3 Février 2018
Culture du peuple ou culture pour le peuple (Extrait)
D’une façon générale l’acculturation n’a pas bonne presse. Elle est univoque : ce sont toujours les autres pays du monde, en particulier du Tiers Monde, qui doivent se convertir à la culture d’Occident. Cette nécessité est toujours sentie comme une agression : lors même que la culture d’Occident paraît se proposer, elle s’impose. Aux temps de la colonisation le cas de figure était relativement simple : la culture d’Occident venait avec ses canonnières ; c’était un instrument –subsidiaire, mais à la longue plus efficace –de fondement d’un pouvoir. On aurait pu attendre qu’avec les indépendances nouvellement acquises (en particulier par les états africains, dans les années soixante) le phénomène prît fin. Il n’en a rien été, les gouvernements « nationaux » se faisant souvent les fourriers zélés de la culture occidentale auprès de leurs propres peuples, ceci dans le même temps que le discours officiel ou officieux dénonce, en termes quelquefois violents, les intentions et les effets de ce qu’il stigmatise sous le nom de néo-colonialisme.
La raison en est évidente : parce que la science de l’Occident, ses armes et ses techniques (ce qu’on appelait naguère la « civilisation », avec le halo de prestige que le terme impliquait) ont fait sa suprématie, on est contraint de les assimiler, si l’on veut s’opposer efficacement à lui. Mais, si en théorie il peut paraître facile d’emprunter les instruments matériels de l’autre, tout en gardant ses propres valeurs (l’identité, l’authenticité font partie du vocabulaire courant de nombreuses nations issues de la colonisation), dans la réalité l’opération s’avère malaisée, voire simplement impossible. Il y a une cohérence du système, qui fait que l’un de ses pièces ne peut pas fonctionner, du moins au mieux de son rendement, sans l’autre ; les éléments d’un tissu social complexe sont trop intriqués l’un dans l’autre et chacun dans l’ensemble pour qu’on puisse se livrer à une opération de dépeçage plus ou moins arbitraire, par lui. Le cas de figure est classique : on croit ne prendre à l’autre que ses armes et on s’aperçoit qu’on ne peut le faire efficacement qu’en prenant aussi son âme.
Il ne faut pas croire cependant que tous les gouvernements des pays du Tiers Monde sont insensibles à la contradiction. Beaucoup, presque tous, la voient, en tous cas la vivent, clairement. Simplement, ils ne trouvent pas de moyen fiable de la résoudre, parce que, pour des raisons d’ordre différent : les unes d’efficacité et à la limite de survie, les autres d’éthique (quelquefois aussi de démagogie), mais toutes également impératives à leurs yeux, ils cherchent à concilier la maîtrise des pouvoirs écrasants de l’autre (qui est ici toujours l’Occident), sans jamais chercher vraiment à savoir à quelles condition cette conjonction est possible et quels en sont les enjeux.
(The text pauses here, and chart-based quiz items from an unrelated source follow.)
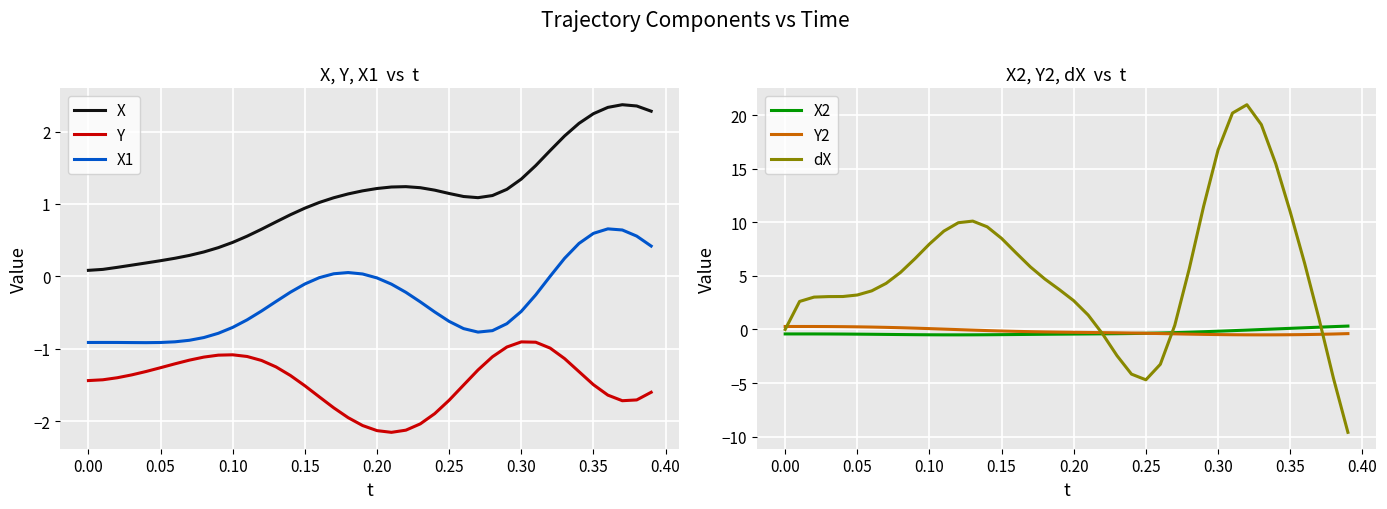

What is the sum of all X2 values?

-11.8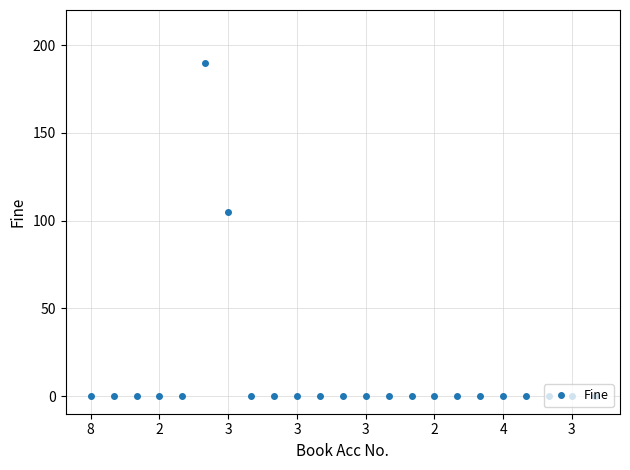

What is the difference between the second highest and second lowest values?

105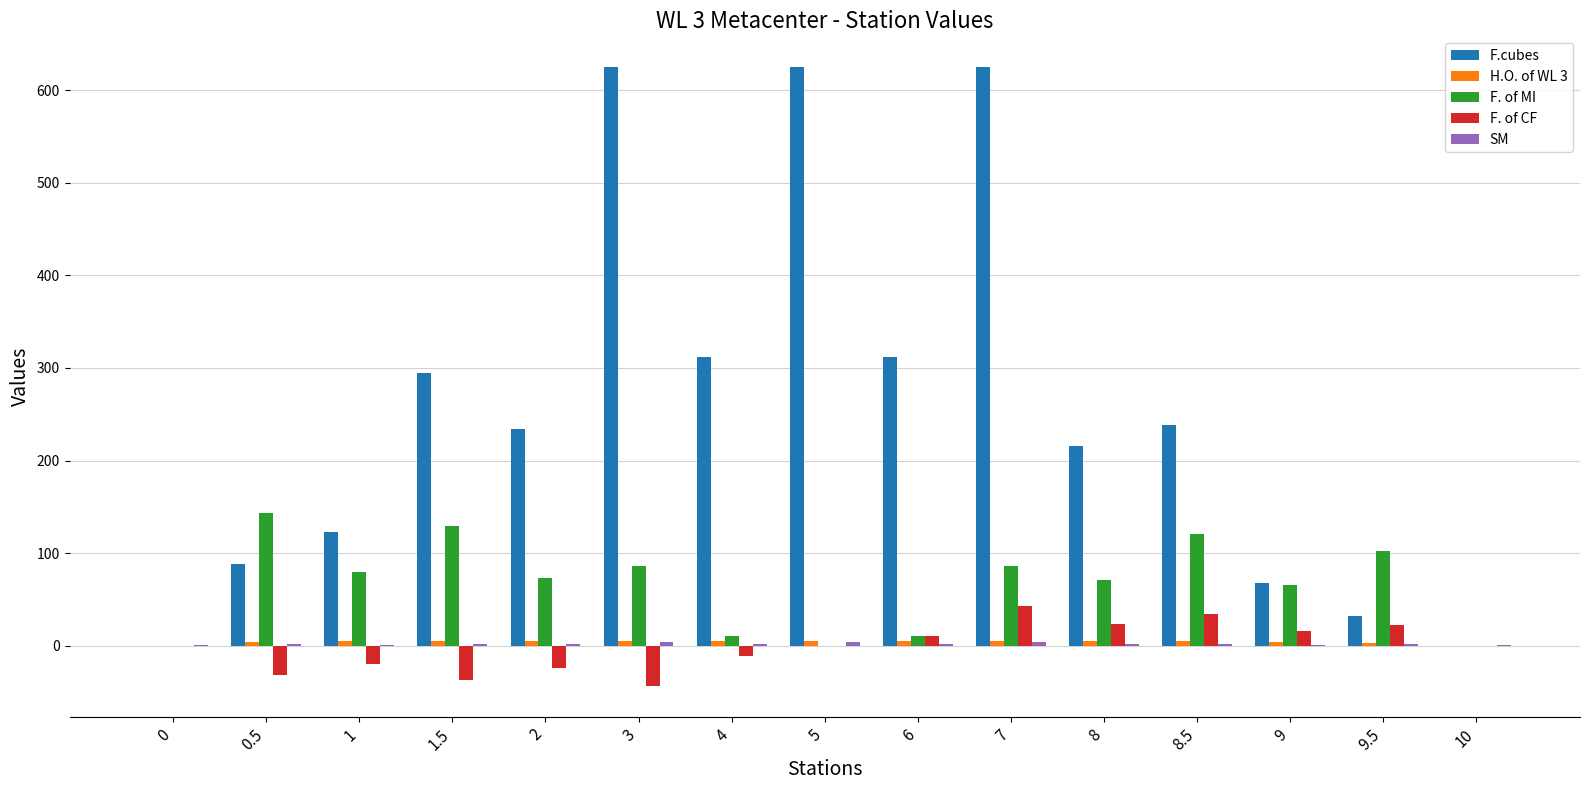

Which series has the largest total across all categories?

F.cubes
Nulle part à ma connaissance on n’a enregistré jusqu’à présent d’exemple pleinement réussi, y compris au Japon.
Si bien que l’on assiste souvent au phénomène paradoxal de gouvernements nationaux faisant en quelque sorte succéder à l’acculturation classique, de type extérieure et subi, une acculturation « indigène », quelquefois plus efficace. L’opération est toujours des plus malaisées. Un gouvernement, même national, doit compter avec les pesanteurs sociologiques. Il existe un seuil au-delà duquel le corps social manifeste de véritables réactions de rejet : parmi les pays musulmans l’Iran vient d’en donner ces dernières années un exemple éclatant ; on peut considérer que la Turquie d’Ataturk a fourni le type inverse dans les années vingt.
Il est probable, que pour arriver à la pleine intelligence d’un phénomène sans doute ancien mais qui a pris en cette deuxième partie du 20e siècle des dimensions planétaires, il faudrait multiplier l’analyse de cas d’espèce les plus nombreux et les plus divers possibles.